Hoffe, dass ich dir damit ein bisschen helfen kann.

Gruß
Georg


----------



## TS_unlimited (26. Juni 2014)

Hi Georg,

vielen Dank für deinen Bericht. Das hört sich sehr gut an!
Ich tendiere auch mehr zum Cube, vor allem da ich es schon gefahren bin und mir (bis auf den bereits erwähnten zu breiten Lenker) sehr gut gefiel. Preislich ist vor allem noch ein wenig Luft und somit gleich Geld für vernünftiges Licht, Ständer und was man sonst noch so schönes findet übrig ;-)







Das BMC ist auch sehr interessant, soll aber eher im Preisklassement der anderen beiden liegen (1200€). Ich hoffe, dass ich das testen kann und dann werde ich mich entscheiden.

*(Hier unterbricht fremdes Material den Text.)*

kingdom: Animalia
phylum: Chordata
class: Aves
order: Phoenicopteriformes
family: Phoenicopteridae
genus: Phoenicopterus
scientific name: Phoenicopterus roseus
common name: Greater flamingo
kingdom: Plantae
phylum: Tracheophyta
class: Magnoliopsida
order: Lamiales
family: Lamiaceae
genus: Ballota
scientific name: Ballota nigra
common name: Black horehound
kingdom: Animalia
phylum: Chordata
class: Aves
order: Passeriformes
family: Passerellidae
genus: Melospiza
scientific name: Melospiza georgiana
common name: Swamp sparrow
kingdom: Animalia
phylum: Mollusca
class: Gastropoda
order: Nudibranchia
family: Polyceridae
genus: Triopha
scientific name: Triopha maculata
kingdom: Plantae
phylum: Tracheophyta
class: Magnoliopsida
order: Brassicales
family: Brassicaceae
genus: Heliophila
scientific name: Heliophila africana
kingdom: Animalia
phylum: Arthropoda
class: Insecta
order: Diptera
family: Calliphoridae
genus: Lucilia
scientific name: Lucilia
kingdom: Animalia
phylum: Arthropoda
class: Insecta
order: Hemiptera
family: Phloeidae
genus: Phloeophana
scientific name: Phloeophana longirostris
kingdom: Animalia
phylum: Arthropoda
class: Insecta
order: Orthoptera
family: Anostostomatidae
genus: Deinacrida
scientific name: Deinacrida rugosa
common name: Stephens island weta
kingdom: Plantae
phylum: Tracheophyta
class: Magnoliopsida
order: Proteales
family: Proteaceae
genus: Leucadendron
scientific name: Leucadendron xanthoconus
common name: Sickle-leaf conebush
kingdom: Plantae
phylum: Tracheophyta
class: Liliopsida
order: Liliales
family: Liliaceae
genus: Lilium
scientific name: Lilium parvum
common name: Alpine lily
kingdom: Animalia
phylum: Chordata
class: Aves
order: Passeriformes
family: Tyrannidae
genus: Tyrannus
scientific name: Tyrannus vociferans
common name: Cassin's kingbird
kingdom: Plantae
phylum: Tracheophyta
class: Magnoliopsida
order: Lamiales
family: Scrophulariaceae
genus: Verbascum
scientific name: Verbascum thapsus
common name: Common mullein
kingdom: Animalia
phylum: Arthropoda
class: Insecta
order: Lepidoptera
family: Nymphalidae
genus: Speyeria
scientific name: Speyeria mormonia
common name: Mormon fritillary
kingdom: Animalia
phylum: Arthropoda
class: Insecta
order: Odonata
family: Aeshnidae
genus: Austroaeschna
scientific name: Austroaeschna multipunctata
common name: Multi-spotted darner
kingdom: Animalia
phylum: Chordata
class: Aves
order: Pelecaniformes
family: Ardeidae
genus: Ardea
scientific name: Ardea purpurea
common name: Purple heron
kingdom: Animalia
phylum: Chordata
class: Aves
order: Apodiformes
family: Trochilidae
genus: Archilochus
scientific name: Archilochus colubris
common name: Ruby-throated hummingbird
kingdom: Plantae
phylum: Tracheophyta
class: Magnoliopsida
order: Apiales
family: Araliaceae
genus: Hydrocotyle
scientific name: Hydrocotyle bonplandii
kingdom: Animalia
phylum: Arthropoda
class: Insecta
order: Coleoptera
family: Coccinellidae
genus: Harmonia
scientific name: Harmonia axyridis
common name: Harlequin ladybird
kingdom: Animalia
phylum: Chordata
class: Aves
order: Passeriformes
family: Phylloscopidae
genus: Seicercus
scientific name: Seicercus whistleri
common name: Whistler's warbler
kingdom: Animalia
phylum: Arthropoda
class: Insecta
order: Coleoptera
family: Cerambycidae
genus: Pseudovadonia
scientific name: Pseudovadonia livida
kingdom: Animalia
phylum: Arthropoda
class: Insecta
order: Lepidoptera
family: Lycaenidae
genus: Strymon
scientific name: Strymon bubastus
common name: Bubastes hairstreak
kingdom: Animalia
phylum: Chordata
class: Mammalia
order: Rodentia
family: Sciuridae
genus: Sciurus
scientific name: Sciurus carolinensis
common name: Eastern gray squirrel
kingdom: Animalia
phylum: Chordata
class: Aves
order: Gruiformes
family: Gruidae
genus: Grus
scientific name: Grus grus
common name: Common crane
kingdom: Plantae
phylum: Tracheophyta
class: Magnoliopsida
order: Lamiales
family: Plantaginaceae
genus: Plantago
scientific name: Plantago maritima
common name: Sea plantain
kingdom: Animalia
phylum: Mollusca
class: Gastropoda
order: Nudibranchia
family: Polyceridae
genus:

Was sagt ihr zu den Komponenten am BMC Alpenchallenge AC01 Alfine 8? Sieht für mich auch nach einem runden Paket aus, bei dem mal halt die Marke mitzahlen muss. Dafür halt ein echt geiles Design ;-)






Grüße

Timo


----------



## Cubedriver66 (26. Juni 2014)

Das BMC hat den Gates-Riemen?! Das ist sicher interessant, zumindest immer sauberer Antrieb. Kann man auch mal ins Auto schmeißen. Dazu habe ich nur das Rad mit der Alfine11 auf der HP gefunden.  Das rechtfertigt zumindest auch den höheren Preis. Mir gefällt das Rahmendesign gar nicht, bin ja auch schon älter und ein Fan der klassischen Diamantrahmen.
Gut, dass die Geschmäcker verschieden sind.


----------



## TS_unlimited (26. Juni 2014)

Ja genau. Der Gates Riemen ist auch das, was mich daran neben dem Design noch reizt.
Es ist auch neuere das CDX System von Gates verbaut und nicht wie bei Focus und Scott das alte CDC System.
Bei dem CDX hat der Riemen in der Mitte eine Nut und die Riemenscheibe ein entsprechendes Gegenstück, sodass der Riemen einfacher und besser ausgerichtet wird als beim CDC System. Dort wir der Riemen über, an den Riemenscheiben gegenseitig angebrachten seitlichen Führungen, in der Spur gehalten. 
Dies erfordert eine noch genauere Ausrichtung des Hinterrades und eine höhere Riemenspannung als beim neueren CDX System und kann schneller zu Problemen führen. Darum sind die beiden Räder auch schon ausgeschieden ;-)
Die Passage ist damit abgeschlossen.